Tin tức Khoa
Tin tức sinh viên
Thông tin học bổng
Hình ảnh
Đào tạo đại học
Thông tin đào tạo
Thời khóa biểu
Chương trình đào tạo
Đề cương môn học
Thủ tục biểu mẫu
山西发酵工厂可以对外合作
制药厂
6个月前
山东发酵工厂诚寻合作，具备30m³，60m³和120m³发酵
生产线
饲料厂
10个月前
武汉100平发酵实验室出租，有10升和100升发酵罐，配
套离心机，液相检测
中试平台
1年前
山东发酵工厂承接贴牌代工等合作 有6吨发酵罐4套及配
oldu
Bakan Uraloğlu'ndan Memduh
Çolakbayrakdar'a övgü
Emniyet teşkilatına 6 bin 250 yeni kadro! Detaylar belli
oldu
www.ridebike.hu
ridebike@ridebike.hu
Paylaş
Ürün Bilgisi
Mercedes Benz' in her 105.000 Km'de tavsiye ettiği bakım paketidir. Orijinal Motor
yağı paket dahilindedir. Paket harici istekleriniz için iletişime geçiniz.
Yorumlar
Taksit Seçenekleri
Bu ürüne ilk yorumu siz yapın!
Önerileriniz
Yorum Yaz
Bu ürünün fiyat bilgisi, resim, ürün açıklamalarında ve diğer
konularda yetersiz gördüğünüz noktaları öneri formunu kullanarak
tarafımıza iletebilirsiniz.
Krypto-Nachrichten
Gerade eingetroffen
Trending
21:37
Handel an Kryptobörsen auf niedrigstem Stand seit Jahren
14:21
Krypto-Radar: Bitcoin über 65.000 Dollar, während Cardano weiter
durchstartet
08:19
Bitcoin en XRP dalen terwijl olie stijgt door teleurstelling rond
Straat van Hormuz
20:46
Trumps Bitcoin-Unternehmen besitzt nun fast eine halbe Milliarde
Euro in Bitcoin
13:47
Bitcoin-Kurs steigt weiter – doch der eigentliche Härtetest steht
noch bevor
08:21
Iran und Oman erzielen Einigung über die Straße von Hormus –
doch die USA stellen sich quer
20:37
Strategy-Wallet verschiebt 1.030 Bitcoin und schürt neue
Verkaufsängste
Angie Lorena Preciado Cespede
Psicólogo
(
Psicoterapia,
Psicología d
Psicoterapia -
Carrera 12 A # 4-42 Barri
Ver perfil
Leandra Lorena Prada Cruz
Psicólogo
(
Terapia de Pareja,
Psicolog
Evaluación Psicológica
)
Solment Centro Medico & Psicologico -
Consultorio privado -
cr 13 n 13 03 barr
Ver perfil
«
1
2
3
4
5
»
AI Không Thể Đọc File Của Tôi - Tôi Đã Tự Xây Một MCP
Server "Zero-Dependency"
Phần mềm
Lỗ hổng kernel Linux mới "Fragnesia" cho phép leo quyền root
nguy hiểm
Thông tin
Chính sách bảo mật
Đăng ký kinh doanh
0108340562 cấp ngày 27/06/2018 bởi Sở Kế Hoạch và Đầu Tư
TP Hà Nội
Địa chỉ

┄┄┄┄┄┄

- WHAT IS EXPECTED -
A single number, please: how many lines in the data above contain the string "Lorena"?

- RESULT OF THIS TASK -
2